Alphabetical Pyramid

Question

I'm trying to make a program that takes input number of rows from the user and prints this type of pattern for example if "number of rows: 5", then it should print this pattern OUTPUT I WANT

I wrote this C code,

#include <stdio.h>

int main() {
    int rows, i, j, k;

    // Take input for the number of rows
    printf("Enter the number of rows: ");
    scanf("%d", &rows);

    for (i = 1; i <= rows; i++) {
        k = 'A';
        for (j = 1; j <= 2 * rows - 1; j++) {
            // Adjusted condition to reduce one space in all rows
            if ((j <= rows - i || j >= rows + i) && !(i == 1 && j == rows)) {
                printf("%c", k);
                j < rows ? k++ : k--;
            } else {
                if (j != rows) {
                    printf(" ");
                }
                if (j == rows) {
                    k--;
                }
            }
        }
        printf("\n");
    }

    return 0;
}

And after execution of this above code I'm getting this type of answer UNDESIRED RESULT

Answer 1

Reduce complexity. Break down what your program actually has to do into smaller steps.
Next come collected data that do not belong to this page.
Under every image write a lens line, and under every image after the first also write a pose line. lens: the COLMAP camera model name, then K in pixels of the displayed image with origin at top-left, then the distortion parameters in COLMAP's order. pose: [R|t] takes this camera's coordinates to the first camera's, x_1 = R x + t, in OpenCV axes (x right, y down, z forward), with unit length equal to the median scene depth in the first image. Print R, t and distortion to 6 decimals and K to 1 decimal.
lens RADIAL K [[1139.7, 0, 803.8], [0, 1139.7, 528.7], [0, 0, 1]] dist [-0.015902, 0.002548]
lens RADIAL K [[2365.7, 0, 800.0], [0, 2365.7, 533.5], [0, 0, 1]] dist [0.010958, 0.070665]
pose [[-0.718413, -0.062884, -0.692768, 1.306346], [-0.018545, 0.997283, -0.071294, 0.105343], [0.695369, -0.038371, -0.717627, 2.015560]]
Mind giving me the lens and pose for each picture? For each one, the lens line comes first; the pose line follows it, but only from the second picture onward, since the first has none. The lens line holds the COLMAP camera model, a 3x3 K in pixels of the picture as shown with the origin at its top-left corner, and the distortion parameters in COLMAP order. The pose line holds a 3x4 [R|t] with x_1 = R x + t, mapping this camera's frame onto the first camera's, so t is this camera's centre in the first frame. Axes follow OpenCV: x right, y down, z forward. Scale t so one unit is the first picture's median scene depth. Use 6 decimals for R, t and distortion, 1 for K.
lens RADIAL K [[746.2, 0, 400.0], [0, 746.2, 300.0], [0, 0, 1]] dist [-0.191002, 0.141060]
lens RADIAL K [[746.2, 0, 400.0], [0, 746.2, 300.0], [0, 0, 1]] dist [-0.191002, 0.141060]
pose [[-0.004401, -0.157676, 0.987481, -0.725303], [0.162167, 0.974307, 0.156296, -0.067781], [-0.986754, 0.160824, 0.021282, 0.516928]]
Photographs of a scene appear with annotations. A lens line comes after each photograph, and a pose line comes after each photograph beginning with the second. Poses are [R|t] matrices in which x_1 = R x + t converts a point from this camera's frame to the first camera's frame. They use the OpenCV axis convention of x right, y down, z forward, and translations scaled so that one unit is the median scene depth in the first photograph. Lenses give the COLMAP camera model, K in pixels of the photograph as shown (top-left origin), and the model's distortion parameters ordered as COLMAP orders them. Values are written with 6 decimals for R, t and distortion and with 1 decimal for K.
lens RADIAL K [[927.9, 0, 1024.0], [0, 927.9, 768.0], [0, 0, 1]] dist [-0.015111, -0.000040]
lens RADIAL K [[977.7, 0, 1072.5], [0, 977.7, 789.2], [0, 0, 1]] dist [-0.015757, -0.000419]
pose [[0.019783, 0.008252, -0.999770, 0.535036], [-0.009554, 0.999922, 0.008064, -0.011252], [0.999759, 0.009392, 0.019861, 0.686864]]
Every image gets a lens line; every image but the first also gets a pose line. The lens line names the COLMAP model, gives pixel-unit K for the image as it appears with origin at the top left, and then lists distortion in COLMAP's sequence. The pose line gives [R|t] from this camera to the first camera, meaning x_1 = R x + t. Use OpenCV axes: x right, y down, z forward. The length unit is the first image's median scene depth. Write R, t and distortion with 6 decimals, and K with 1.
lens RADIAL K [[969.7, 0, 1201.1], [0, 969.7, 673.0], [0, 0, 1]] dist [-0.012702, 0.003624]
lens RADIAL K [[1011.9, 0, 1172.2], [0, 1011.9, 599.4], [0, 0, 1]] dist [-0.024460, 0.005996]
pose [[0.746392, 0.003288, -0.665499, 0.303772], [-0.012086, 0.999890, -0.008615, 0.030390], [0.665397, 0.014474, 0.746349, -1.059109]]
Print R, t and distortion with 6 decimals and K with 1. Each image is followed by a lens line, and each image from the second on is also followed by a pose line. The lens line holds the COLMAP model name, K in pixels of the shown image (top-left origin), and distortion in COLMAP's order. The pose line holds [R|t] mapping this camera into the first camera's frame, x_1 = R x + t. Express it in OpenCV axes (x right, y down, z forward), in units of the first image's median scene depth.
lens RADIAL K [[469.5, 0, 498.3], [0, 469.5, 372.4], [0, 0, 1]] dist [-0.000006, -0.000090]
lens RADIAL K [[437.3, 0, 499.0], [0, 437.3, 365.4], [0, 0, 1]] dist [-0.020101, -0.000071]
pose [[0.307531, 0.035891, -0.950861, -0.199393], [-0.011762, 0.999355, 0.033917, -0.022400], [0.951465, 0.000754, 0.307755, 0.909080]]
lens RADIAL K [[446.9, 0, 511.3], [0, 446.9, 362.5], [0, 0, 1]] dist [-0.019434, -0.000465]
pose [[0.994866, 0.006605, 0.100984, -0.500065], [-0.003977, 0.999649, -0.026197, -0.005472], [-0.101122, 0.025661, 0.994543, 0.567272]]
For an input of N, your function has to print N lines.

int main(void) {
    int n = 5;
    
    for (int i = 0; i < n; i++) {

    }
}

On the first line you need to print N letters in the sequence from A to Z and zero spaces. On the second line you need to print N - 1 letters and one space. And so on.

int main(void) {
    int n = 5;
    
    for (int i = 0; i < n; i++) {
        for (int j = 0; j < n - i; j++) {
            printf("%c", 'A'+j);
        }

        for (int j = 0; j < i; j++) {
            printf(" ");
        }

        printf("\n");
    }
}

Output so far:

ABCDE
ABCD
ABC
AB
A

Now, you just need to reverse these steps to print the end of each line.

int main(void) {
    int n = 5;

    for (int i = 0; i < n; i++) {
        for (int j = 0; j < n - i; j++) {
            printf("%c", 'A'+j);
        }

        for (int j = 0; j < i; j++) {
            printf(" ");
        }

        for (int j = 0; j < i - 1; j++) {
            printf(" ");
        }

        for (int j = n - i - 1; j >= 0; j--) {
            // Skip the first letter
            if (j == n - 1) continue;

            printf("%c", 'A'+j);
        }

        printf("\n");
    }
}

Output:

ABCDEDCBA
ABCD DCBA
ABC   CBA
AB     BA
A       A

With some math those two loops to print the spaces can now be reduced to one.

int main(void) {
    int n = 5;

    for (int i = 0; i < n; i++) {
        for (int j = 0; j < n - i; j++) {
            printf("%c", 'A'+j);
        }

        for (int j = 0; j < (i - 1) * 2 + 1; j++) {
            printf(" ");
        }

        for (int j = n - i - 1; j >= 0; j--) {
            if (j == n - 1) continue;

            printf("%c", 'A'+j);
        }

        printf("\n");
    }
}

Which could further be reduced to:

        int spaces = i == 0 ? 0 : (i - 1) * 2 + 1;
        printf("%*.*s", spaces, spaces, " ");

Alternatively, if we create strings representing the forward and backwards parts of the string, we can use printf to control printing much as we did with the spaces in the previous snippet.

int main(void) {
    int n = 5;

    char str[n+1];
    for (int i = 0; i < n; i++) str[i] = 'A' + i;
    str[n] = '\0';
    // For n=5, this is "ABCDE"

    char rev[n];
    for (int i = 0; i < n; i++) rev[i] = str[n - i - 2];
    rev[n-1] = '\0';
    // For n=5 this is "DCBA"

    for (int i = 0; i < n; i++) {
        printf(
          "%-*.*s%*.*s\n",
          n, n - i, str,
          // Conditionally specify length for first loop.
          n - 1, (i == 0 ? n - 1 : n - i), rev
        );
    }
}

Note: as both str and rev are always being printed with a width specifier, you could eliminate the null terminators on both arrays.

Answer 2

You could consider leaving it all to printf, and do it in one printf line:

int main(int argc, char* argv[])
{
    for (auto str : { "", "M", "ABCDEEDCBA", "ABCDEDCBA" })
        for (int L = strlen(str), i = 0; i < L / 2; i++)
            printf(
                "%-*.*s"
                "%*c\b" // backspace to erase one space because printf doesn't honour a 0 count of chars.
                "%*.*s\n",
                L / 2 - i, L / 2 - i, str,
                2 * i + L % 2 + 1, ' ', // one more space than we need is to be erased by backspace
                L / 2 - i, L / 2 - i, str + L / 2 + i + L % 2);
    return 0;
}

Yes, it does requires the more advanced feature of printf.

Regards.